Overall: Of the seven bull points (five from Q2 initiation + one from Q3 upgrade + one new from Q1 FY26), seven are now confirmed, with three materially upgraded again since Q4. Of the seven bear points (five carried forward + two new this quarter), one has improved further (concentration, now 6 customers), one has shown the first thaw signal (non-AI), one is better than feared two quarters running (rack GM), one is pushed back on most pointedly to date (COT), one is unbounded (export controls), and two are new this-quarter watch-items (FY26 acceleration sustainability and FY27 customer concentration). Four new fundamental positives (Hock through 2030 from Q3, system-rack TAM expansion from Q4, supply secured through 2028 from Q1, scale-up Ethernet standardization from Q1) compound. The composition is even more bull-skewed than at Q4.

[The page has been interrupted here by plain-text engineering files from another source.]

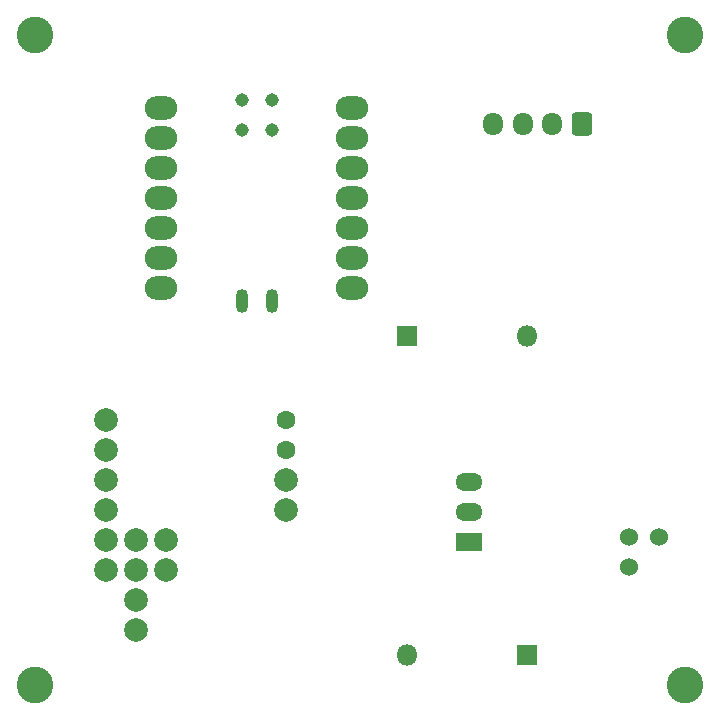
<source format=gbr>
G04 #@! TF.GenerationSoftware,KiCad,Pcbnew,7.0.7*
G04 #@! TF.CreationDate,2023-10-31T18:13:57+09:00*
G04 #@! TF.ProjectId,PCB_OnlyServo,5043425f-4f6e-46c7-9953-6572766f2e6b,rev?*
G04 #@! TF.SameCoordinates,Original*
G04 #@! TF.FileFunction,Soldermask,Top*
G04 #@! TF.FilePolarity,Negative*
%FSLAX46Y46*%
G04 Gerber Fmt 4.6, Leading zero omitted, Abs format (unit mm)*
G04 Created by KiCad (PCBNEW 7.0.7) date 2023-10-31 18:13:57*
%MOMM*%
%LPD*%
G01*
G04 APERTURE LIST*
G04 Aperture macros list*
%AMRoundRect*
0 Rectangle with rounded corners*
0 $1 Rounding radius*
0 $2 $3 $4 $5 $6 $7 $8 $9 X,Y pos of 4 corners*
0 Add a 4 corners polygon primitive as box body*
4,1,4,$2,$3,$4,$5,$6,$7,$8,$9,$2,$3,0*
0 Add four circle primitives for the rounded corners*
1,1,$1+$1,$2,$3*
1,1,$1+$1,$4,$5*
1,1,$1+$1,$6,$7*
1,1,$1+$1,$8,$9*
0 Add four rect primitives between the rounded corners*
20,1,$1+$1,$2,$3,$4,$5,0*
20,1,$1+$1,$4,$5,$6,$7,0*
20,1,$1+$1,$6,$7,$8,$9,0*
20,1,$1+$1,$8,$9,$2,$3,0*%
G04 Aperture macros list end*
%ADD10R,2.300000X1.500000*%
%ADD11O,2.300000X1.500000*%
%ADD12C,1.524000*%
%ADD13C,2.000000*%
%ADD14C,1.600000*%
%ADD15O,2.748280X1.998980*%
%ADD16O,1.016000X2.032000*%
%ADD17C,1.143000*%
%ADD18RoundRect,0.250000X0.600000X0.725000X-0.600000X0.725000X-0.600000X-0.725000X0.600000X-0.725000X0*%
%ADD19O,1.700000X1.950000*%
%ADD20C,3.100000*%
%ADD21R,1.800000X1.800000*%
%ADD22O,1.800000X1.800000*%
G04 APERTURE END LIST*
D10*
X149207500Y-95447000D03*
D11*
X149207500Y-92907000D03*
X149207500Y-90367000D03*
D12*
X165270000Y-95000000D03*
X162730000Y-95000000D03*
X162730000Y-97540000D03*
D13*
X118500000Y-85070000D03*
X118500000Y-87610000D03*
X118500000Y-90150000D03*
X118500000Y-92690000D03*
X133740000Y-92690000D03*
X133740000Y-90150000D03*
D14*
X133740000Y-87610000D03*
X133740000Y-85070000D03*
D13*
X118500000Y-95230000D03*
X121040000Y-95230000D03*
X123580000Y-95230000D03*
X118500000Y-97770000D03*
X121040000Y-97770000D03*
X123580000Y-97770000D03*
X121040000Y-100310000D03*
X121040000Y-102850000D03*
D15*
X123133120Y-58682180D03*
X123133120Y-61222180D03*
X123133120Y-63762180D03*
X123133120Y-66302180D03*
X123133120Y-68842180D03*
X123133120Y-71382180D03*
X123133120Y-73922180D03*
X139297680Y-73922180D03*
X139297680Y-71382180D03*
X139297680Y-68842180D03*
X139297680Y-66302180D03*
X139297680Y-63762180D03*
X139297680Y-61222180D03*
X139297680Y-58682180D03*
D16*
X130000000Y-75000000D03*
X132550000Y-75000000D03*
D17*
X129998803Y-57995813D03*
X132538803Y-57995813D03*
X129998803Y-60535813D03*
X132538803Y-60535813D03*
D18*
X158750000Y-60000000D03*
D19*
X156250000Y-60000000D03*
X153750000Y-60000000D03*
X151250000Y-60000000D03*
D20*
X112500000Y-107500000D03*
X112500000Y-52500000D03*
D21*
X143920000Y-78000000D03*
D22*
X154080000Y-78000000D03*
D20*
X167500000Y-52500000D03*
X167500000Y-107500000D03*
D21*
X154080000Y-105000000D03*
D22*
X143920000Y-105000000D03*
M02*

</source>
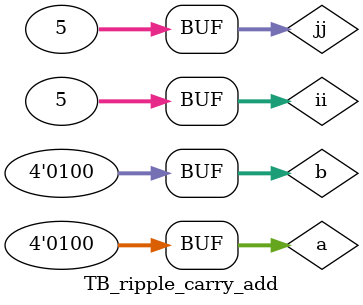
<source format=v>
module TB_ripple_carry_add ();
    
    parameter N = 4;
    
    reg [N-1:0] a = 0;
    reg [N-1:0] b = 0;
    wire [N:0]  s;
    
    nbit_ripple_add #(.N(N)) nbit_ripple_add
    (
    .A(a),
    .B(b),
    .S(s)
    );
    integer ii,jj;
    initial begin
        for (ii = 0; ii< N+1; ii = ii+1) begin
            for (jj = 0; jj< N+1; jj = jj+1) begin
                a = ii;
                b = jj;
                #10;
            end
        end
    end
    
endmodule

</source>
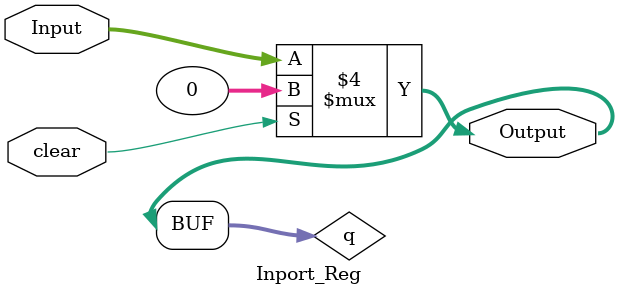
<source format=v>
module Inport_Reg (
	input clear, 
	input [31:0]Input,
	output wire [31:0]Output
);

reg [31:0]q = 31'b0;
always @ (*)
		begin
			if (clear) begin
				q <= 32'b0;
			end
			else begin
				q <= Input;
			end
		end

assign Output = q;
endmodule

</source>
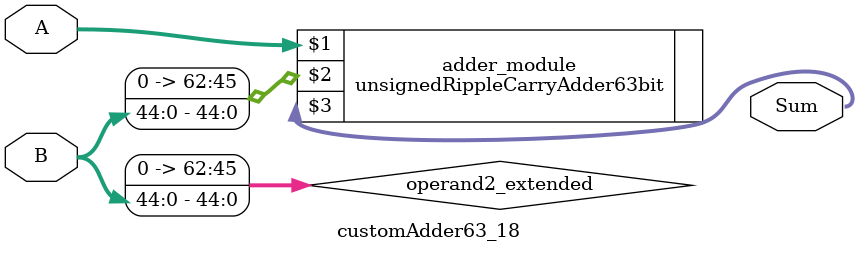
<source format=v>
module customAdder63_18(
                        input [62 : 0] A,
                        input [44 : 0] B,
                        
                        output [63 : 0] Sum
                );

        wire [62 : 0] operand2_extended;
        
        assign operand2_extended =  {18'b0, B};
        
        unsignedRippleCarryAdder63bit adder_module(
            A,
            operand2_extended,
            Sum
        );
        
        endmodule
        
</source>
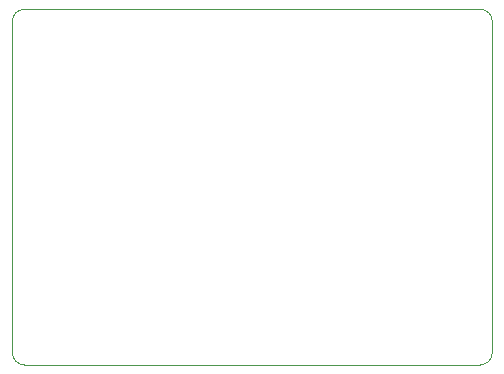
<source format=gbr>
%TF.GenerationSoftware,KiCad,Pcbnew,(5.1.4-0-10_14)*%
%TF.CreationDate,2019-08-17T10:21:19+03:00*%
%TF.ProjectId,Cooler_routed,436f6f6c-6572-45f7-926f-757465642e6b,rev?*%
%TF.SameCoordinates,Original*%
%TF.FileFunction,Profile,NP*%
%FSLAX46Y46*%
G04 Gerber Fmt 4.6, Leading zero omitted, Abs format (unit mm)*
G04 Created by KiCad (PCBNEW (5.1.4-0-10_14)) date 2019-08-17 10:21:19*
%MOMM*%
%LPD*%
G04 APERTURE LIST*
%ADD10C,0.050000*%
G04 APERTURE END LIST*
D10*
X231140000Y-113284000D02*
G75*
G02X230124000Y-114300000I-1016000J0D01*
G01*
X190500000Y-85217000D02*
G75*
G02X191516000Y-84201000I1016000J0D01*
G01*
X191516000Y-114300000D02*
G75*
G02X190500000Y-113284000I0J1016000D01*
G01*
X230124000Y-84201000D02*
G75*
G02X231140000Y-85217000I0J-1016000D01*
G01*
X191516000Y-84201000D02*
X230124000Y-84201000D01*
X190500000Y-113284000D02*
X190500000Y-85217000D01*
X230124000Y-114300000D02*
X191516000Y-114300000D01*
X231140000Y-85217000D02*
X231140000Y-113284000D01*
M02*

</source>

Action: Maintaining Outperform. The Q1 print fires the explicit Q4 path-(b) catalyst (sixth XPU customer, OpenAI), confirms and extends the FY26 AI re-rate trajectory, crystallizes FY27 visibility into a hard ">$100B chip revenue" floor with secured supply through 2028, and resolves the rack-mix GM concern more favorably than underwritten. The post-print share-price reaction of +4.8% is measured relative to the magnitude of the structural disclosures and reflects an audience still processing the multi-year visibility upgrade rather than capitalizing it into the multiple. The fundamental case has compounded on every line; the asymmetry remains favorable. We will revisit on the Q2 FY26 print scheduled for after the close on Wednesday, June 3, 2026.